Collected data
<<<<

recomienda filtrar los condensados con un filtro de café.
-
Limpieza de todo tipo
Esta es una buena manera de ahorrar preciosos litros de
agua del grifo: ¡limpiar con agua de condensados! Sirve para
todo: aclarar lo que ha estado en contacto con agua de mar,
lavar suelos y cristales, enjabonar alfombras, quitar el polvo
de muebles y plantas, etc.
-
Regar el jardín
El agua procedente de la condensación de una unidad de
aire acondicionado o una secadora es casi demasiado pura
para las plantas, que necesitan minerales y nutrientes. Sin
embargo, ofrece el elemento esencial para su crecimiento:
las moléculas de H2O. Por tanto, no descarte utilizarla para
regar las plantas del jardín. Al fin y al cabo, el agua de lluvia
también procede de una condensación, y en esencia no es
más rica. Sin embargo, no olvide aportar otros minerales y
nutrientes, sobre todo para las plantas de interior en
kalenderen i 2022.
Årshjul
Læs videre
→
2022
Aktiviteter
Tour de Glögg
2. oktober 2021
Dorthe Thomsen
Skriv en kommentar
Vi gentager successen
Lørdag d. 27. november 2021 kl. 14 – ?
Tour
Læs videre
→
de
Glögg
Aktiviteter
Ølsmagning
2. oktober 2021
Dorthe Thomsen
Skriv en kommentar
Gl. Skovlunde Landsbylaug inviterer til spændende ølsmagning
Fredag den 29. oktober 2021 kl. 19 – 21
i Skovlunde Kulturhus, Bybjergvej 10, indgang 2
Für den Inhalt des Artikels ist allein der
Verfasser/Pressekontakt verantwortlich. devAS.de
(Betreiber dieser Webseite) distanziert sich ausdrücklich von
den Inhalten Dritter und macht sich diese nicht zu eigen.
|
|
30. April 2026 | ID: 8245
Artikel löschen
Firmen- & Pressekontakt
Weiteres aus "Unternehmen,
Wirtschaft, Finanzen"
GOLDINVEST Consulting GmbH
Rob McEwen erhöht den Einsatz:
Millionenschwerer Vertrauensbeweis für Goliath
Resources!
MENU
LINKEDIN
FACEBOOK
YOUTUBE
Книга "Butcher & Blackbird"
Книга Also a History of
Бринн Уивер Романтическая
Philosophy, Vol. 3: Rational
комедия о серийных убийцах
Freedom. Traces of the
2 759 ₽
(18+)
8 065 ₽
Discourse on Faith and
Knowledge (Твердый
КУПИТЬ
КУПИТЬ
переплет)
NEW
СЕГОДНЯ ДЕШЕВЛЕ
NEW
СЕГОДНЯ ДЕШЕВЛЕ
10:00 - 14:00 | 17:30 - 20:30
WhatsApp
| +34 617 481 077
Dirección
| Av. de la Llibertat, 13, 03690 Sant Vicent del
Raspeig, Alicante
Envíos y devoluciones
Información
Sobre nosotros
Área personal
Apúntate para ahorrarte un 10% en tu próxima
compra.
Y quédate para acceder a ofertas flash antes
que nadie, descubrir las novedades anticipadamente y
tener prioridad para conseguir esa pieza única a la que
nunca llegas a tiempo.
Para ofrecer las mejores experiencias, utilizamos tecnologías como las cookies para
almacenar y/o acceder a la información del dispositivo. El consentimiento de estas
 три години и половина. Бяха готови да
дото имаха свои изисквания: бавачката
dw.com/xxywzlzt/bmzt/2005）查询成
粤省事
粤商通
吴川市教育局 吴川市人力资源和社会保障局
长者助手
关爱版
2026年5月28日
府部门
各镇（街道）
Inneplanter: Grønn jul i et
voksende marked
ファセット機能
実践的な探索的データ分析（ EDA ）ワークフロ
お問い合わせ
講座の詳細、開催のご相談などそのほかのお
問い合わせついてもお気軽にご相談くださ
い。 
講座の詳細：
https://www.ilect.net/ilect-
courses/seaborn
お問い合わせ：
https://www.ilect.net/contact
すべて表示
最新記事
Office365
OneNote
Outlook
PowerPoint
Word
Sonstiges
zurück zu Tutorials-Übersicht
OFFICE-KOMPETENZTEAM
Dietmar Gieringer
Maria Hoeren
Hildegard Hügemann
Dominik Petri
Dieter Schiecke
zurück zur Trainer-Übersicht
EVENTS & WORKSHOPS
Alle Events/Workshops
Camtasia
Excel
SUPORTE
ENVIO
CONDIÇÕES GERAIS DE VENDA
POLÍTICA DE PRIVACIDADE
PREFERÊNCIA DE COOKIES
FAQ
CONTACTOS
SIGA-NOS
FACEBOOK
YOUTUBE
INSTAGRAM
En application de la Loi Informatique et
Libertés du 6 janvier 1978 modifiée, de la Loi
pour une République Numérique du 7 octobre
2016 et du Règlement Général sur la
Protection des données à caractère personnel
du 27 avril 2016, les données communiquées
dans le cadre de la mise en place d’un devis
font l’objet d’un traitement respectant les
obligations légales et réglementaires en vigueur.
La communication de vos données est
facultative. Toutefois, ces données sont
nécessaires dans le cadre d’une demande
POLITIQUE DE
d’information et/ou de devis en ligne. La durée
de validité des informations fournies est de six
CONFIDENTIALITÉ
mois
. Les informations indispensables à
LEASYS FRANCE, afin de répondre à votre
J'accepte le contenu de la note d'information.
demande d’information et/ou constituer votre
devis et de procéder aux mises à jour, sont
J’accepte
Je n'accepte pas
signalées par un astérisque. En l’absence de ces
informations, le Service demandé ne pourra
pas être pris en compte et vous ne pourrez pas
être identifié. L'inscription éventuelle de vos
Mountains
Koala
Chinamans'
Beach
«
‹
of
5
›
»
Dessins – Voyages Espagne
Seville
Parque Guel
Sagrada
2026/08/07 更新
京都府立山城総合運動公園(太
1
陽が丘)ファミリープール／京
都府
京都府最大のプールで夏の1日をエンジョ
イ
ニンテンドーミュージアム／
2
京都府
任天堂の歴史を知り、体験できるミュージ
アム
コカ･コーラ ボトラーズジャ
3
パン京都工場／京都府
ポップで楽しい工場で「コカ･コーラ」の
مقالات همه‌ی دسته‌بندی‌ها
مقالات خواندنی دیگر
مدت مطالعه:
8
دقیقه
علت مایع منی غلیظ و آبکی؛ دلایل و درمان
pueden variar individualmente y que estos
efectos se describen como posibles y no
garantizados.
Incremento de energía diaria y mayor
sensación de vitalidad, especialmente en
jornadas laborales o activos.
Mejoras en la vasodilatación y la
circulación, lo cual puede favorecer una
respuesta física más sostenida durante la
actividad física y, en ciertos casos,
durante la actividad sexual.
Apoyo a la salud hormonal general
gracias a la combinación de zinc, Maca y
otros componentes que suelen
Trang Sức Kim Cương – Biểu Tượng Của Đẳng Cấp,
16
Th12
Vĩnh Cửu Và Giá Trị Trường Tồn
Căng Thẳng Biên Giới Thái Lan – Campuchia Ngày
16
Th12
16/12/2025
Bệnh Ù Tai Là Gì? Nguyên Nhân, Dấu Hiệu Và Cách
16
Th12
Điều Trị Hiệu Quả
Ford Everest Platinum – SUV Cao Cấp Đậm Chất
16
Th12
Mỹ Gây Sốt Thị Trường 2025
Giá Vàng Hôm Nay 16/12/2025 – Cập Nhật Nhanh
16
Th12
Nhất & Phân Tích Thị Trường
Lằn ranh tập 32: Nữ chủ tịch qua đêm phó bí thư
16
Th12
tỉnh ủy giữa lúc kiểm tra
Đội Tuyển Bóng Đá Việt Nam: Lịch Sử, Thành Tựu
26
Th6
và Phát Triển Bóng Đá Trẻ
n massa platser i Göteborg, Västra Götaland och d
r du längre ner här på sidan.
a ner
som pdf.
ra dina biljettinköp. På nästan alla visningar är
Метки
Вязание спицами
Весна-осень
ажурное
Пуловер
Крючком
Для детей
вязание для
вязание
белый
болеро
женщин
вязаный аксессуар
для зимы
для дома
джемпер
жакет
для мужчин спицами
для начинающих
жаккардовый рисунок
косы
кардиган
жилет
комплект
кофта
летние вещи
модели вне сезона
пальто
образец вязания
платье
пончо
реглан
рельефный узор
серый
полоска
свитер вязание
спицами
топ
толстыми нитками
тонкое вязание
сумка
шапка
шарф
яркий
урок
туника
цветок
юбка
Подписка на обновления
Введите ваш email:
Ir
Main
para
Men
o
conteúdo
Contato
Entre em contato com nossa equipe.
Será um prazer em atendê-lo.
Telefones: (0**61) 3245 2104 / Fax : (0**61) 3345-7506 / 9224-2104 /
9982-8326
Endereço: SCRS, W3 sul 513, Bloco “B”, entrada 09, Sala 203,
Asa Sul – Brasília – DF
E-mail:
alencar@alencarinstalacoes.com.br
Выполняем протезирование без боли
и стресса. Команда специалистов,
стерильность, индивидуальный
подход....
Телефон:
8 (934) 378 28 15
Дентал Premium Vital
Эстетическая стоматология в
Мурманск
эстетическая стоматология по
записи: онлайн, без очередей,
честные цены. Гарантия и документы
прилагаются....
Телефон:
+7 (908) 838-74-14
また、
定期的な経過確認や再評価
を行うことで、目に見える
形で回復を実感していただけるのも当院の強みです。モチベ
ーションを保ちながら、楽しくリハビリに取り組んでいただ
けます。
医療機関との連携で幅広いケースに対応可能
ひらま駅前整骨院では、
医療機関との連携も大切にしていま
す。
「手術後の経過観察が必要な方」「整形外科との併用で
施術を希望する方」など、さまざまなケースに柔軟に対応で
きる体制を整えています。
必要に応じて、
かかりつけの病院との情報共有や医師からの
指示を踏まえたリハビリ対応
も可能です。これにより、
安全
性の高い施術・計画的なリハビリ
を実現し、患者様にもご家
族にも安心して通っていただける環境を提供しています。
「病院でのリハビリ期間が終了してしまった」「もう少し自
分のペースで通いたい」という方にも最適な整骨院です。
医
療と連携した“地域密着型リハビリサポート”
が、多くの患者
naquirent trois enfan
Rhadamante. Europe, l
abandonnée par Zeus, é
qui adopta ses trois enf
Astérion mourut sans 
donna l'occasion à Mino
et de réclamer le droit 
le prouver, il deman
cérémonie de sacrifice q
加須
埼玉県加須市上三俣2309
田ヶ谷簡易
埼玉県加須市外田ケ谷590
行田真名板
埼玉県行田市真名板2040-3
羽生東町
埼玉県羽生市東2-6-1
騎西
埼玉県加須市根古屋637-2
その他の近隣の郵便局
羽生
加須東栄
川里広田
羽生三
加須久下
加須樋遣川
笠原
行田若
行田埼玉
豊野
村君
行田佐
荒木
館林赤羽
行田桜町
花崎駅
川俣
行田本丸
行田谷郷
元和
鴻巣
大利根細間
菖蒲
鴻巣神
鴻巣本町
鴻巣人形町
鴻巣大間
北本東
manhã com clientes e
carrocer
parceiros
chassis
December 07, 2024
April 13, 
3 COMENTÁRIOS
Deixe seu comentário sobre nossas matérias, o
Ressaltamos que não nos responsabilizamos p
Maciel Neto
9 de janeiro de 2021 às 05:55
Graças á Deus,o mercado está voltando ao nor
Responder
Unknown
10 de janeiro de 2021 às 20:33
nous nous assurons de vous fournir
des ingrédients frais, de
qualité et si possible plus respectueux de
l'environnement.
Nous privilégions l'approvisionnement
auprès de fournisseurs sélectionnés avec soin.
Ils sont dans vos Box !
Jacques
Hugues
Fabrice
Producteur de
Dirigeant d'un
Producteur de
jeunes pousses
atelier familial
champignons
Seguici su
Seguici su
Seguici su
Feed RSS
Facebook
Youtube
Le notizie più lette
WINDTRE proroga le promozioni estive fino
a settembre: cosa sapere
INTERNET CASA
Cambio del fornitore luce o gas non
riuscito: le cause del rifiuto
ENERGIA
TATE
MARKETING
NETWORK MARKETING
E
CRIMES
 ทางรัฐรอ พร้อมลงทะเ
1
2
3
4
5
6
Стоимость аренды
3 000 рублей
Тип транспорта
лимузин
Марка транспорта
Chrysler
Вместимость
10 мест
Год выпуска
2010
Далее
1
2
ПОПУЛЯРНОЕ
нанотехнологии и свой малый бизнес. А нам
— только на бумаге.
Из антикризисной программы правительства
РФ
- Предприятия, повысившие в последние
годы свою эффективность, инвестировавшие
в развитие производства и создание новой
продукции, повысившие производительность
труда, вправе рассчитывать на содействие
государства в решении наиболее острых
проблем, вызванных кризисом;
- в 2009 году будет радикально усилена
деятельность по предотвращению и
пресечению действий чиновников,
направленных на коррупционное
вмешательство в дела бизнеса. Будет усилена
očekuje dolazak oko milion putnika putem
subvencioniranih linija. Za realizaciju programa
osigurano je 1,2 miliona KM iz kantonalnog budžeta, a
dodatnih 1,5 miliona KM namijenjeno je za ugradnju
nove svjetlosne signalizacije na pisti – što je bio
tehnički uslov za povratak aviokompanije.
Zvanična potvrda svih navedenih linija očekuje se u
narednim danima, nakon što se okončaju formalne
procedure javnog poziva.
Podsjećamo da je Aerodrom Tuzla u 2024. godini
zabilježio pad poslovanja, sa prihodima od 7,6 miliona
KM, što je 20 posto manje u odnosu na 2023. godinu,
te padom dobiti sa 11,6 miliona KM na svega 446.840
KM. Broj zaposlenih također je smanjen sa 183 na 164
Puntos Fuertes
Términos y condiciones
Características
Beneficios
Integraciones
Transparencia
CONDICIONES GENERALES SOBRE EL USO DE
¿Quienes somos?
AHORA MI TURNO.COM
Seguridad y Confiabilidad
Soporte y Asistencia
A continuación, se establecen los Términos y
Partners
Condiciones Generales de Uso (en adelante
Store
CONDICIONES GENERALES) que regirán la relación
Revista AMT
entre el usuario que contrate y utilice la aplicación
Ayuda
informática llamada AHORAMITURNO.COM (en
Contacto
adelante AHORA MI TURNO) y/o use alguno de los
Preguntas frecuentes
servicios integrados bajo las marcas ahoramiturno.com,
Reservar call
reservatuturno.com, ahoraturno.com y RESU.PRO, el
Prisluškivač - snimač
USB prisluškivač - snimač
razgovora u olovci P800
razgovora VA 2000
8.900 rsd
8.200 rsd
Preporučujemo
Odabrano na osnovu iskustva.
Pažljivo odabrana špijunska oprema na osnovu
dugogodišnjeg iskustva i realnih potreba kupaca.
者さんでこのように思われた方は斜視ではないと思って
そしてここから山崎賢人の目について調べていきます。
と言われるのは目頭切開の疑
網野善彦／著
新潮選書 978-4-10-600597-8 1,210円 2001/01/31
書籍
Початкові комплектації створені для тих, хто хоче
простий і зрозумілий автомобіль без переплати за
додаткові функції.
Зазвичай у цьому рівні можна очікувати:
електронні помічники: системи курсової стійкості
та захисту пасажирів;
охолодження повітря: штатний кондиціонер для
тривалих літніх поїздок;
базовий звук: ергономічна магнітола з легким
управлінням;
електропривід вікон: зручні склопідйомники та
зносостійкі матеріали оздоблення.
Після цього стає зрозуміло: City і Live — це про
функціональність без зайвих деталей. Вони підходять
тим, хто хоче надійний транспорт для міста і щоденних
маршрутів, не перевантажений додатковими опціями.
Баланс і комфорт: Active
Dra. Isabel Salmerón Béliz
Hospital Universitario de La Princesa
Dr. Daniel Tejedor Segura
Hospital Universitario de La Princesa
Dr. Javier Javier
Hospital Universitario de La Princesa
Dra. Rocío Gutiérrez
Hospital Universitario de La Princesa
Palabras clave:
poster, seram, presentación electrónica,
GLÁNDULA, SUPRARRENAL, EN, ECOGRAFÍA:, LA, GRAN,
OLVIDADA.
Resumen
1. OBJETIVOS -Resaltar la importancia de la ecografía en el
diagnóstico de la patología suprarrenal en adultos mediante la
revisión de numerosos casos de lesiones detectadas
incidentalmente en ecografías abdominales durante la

>>>>

PROBLEM REQUIREMENTS: Copy out, word for word, every line of the entries from the very first one through the line containing "Книга Also a History of", with that line included.

TASK RESPONSE:
recomienda filtrar los condensados con un filtro de café.
-
Limpieza de todo tipo
Esta es una buena manera de ahorrar preciosos litros de
agua del grifo: ¡limpiar con agua de condensados! Sirve para
todo: aclarar lo que ha estado en contacto con agua de mar,
lavar suelos y cristales, enjabonar alfombras, quitar el polvo
de muebles y plantas, etc.
-
Regar el jardín
El agua procedente de la condensación de una unidad de
aire acondicionado o una secadora es casi demasiado pura
para las plantas, que necesitan minerales y nutrientes. Sin
embargo, ofrece el elemento esencial para su crecimiento:
las moléculas de H2O. Por tanto, no descarte utilizarla para
regar las plantas del jardín. Al fin y al cabo, el agua de lluvia
también procede de una condensación, y en esencia no es
más rica. Sin embargo, no olvide aportar otros minerales y
nutrientes, sobre todo para las plantas de interior en
kalenderen i 2022.
Årshjul
Læs videre
→
2022
Aktiviteter
Tour de Glögg
2. oktober 2021
Dorthe Thomsen
Skriv en kommentar
Vi gentager successen
Lørdag d. 27. november 2021 kl. 14 – ?
Tour
Læs videre
→
de
Glögg
Aktiviteter
Ølsmagning
2. oktober 2021
Dorthe Thomsen
Skriv en kommentar
Gl. Skovlunde Landsbylaug inviterer til spændende ølsmagning
Fredag den 29. oktober 2021 kl. 19 – 21
i Skovlunde Kulturhus, Bybjergvej 10, indgang 2
Für den Inhalt des Artikels ist allein der
Verfasser/Pressekontakt verantwortlich. devAS.de
(Betreiber dieser Webseite) distanziert sich ausdrücklich von
den Inhalten Dritter und macht sich diese nicht zu eigen.
|
|
30. April 2026 | ID: 8245
Artikel löschen
Firmen- & Pressekontakt
Weiteres aus "Unternehmen,
Wirtschaft, Finanzen"
GOLDINVEST Consulting GmbH
Rob McEwen erhöht den Einsatz:
Millionenschwerer Vertrauensbeweis für Goliath
Resources!
MENU
LINKEDIN
FACEBOOK
YOUTUBE
Книга "Butcher & Blackbird"
Книга Also a History of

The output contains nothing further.